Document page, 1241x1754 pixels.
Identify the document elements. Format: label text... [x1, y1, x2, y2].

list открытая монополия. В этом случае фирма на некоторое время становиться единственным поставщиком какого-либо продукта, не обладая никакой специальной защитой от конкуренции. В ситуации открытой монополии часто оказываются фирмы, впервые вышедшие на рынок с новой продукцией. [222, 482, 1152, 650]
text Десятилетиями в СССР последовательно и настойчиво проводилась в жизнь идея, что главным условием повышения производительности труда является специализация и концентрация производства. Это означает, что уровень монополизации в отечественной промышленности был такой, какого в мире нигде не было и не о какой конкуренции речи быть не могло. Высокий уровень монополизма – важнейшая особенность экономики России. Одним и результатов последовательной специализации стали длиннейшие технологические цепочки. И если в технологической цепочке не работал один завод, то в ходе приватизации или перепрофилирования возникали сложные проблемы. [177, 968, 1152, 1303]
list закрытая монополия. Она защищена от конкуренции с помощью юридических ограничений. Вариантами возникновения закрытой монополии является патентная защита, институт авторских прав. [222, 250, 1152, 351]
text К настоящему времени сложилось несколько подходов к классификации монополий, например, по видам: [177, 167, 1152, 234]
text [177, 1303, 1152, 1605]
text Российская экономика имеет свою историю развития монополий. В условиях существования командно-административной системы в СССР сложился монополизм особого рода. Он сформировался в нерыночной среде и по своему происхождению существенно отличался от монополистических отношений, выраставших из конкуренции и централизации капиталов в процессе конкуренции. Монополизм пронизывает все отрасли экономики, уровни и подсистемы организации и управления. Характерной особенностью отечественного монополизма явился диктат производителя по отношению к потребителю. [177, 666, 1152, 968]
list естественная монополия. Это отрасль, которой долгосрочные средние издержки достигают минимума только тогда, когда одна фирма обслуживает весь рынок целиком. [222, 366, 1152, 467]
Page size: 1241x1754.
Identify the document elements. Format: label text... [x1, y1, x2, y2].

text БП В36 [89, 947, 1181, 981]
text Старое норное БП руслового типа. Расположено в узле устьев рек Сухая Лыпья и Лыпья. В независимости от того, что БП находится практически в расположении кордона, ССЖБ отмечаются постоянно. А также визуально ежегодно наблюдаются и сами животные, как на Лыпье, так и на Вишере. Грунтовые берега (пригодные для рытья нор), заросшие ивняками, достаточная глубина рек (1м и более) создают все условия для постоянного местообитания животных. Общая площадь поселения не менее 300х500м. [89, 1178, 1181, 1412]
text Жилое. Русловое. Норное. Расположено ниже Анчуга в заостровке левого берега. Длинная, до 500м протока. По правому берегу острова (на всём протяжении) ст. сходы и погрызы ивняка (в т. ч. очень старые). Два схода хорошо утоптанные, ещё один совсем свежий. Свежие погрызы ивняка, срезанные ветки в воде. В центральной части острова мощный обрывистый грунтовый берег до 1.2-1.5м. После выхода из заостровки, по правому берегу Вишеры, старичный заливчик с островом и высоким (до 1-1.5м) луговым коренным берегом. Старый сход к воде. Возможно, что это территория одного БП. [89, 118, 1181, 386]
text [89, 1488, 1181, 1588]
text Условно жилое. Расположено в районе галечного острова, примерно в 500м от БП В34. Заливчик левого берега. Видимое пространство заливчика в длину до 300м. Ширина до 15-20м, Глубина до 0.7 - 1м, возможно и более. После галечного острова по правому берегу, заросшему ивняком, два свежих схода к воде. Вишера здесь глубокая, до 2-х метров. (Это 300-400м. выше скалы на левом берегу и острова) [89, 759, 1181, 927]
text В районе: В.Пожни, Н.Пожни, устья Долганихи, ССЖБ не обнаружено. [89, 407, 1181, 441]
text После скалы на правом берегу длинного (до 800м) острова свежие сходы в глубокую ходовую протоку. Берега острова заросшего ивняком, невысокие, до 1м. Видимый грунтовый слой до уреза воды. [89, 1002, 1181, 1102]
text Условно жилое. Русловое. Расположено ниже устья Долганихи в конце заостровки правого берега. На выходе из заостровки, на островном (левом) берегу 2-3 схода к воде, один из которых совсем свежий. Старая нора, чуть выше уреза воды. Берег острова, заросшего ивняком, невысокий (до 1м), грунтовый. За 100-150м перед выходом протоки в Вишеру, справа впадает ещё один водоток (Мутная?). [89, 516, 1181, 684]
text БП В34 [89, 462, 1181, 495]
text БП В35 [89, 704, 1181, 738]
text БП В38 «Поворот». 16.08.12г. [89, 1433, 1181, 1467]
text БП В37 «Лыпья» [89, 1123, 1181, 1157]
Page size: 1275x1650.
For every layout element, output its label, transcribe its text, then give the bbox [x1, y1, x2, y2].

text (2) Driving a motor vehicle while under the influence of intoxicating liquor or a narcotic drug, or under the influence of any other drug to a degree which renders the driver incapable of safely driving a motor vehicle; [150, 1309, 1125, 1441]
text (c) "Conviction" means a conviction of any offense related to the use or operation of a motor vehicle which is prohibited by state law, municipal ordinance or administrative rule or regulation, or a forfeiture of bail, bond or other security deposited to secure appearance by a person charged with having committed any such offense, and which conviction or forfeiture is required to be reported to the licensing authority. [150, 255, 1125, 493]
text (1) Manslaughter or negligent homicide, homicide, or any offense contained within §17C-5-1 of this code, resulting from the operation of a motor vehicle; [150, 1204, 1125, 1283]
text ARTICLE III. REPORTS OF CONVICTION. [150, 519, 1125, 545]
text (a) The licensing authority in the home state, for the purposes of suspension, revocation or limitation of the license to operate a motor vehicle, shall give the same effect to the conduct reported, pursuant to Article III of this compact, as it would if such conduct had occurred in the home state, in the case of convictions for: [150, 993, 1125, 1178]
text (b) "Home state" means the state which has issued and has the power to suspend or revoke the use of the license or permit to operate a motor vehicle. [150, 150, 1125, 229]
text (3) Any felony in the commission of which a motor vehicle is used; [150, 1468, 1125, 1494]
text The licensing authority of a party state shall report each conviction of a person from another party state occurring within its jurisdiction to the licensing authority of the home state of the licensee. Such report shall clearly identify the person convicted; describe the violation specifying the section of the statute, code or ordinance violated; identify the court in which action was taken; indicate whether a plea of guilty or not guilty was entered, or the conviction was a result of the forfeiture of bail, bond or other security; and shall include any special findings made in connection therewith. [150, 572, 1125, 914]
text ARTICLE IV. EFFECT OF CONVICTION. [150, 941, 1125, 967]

• • • • • • •

### Exercise:
Every line holding the word "грунтовый" should be copied out of the records above.

### Response below:
text Жилое. Русловое. Норное. Расположено ниже Анчуга в заостровке левого берега. Длинная, до 500м протока. По правому берегу острова (на всём протяжении) ст. сходы и погрызы ивняка (в т. ч. очень старые). Два схода хорошо утоптанные, ещё один совсем свежий. Свежие погрызы ивняка, срезанные ветки в воде. В центральной части острова мощный обрывистый грунтовый берег до 1.2-1.5м. После выхода из заостровки, по правому берегу Вишеры, старичный заливчик с островом и высоким (до 1-1.5м) луговым коренным берегом. Старый сход к воде. Возможно, что это территория одного БП. [89, 118, 1181, 386]
text После скалы на правом берегу длинного (до 800м) острова свежие сходы в глубокую ходовую протоку. Берега острова заросшего ивняком, невысокие, до 1м. Видимый грунтовый слой до уреза воды. [89, 1002, 1181, 1102]
text Условно жилое. Русловое. Расположено ниже устья Долганихи в конце заостровки правого берега. На выходе из заостровки, на островном (левом) берегу 2-3 схода к воде, один из которых совсем свежий. Старая нора, чуть выше уреза воды. Берег острова, заросшего ивняком, невысокий (до 1м), грунтовый. За 100-150м перед выходом протоки в Вишеру, справа впадает ещё один водоток (Мутная?). [89, 516, 1181, 684]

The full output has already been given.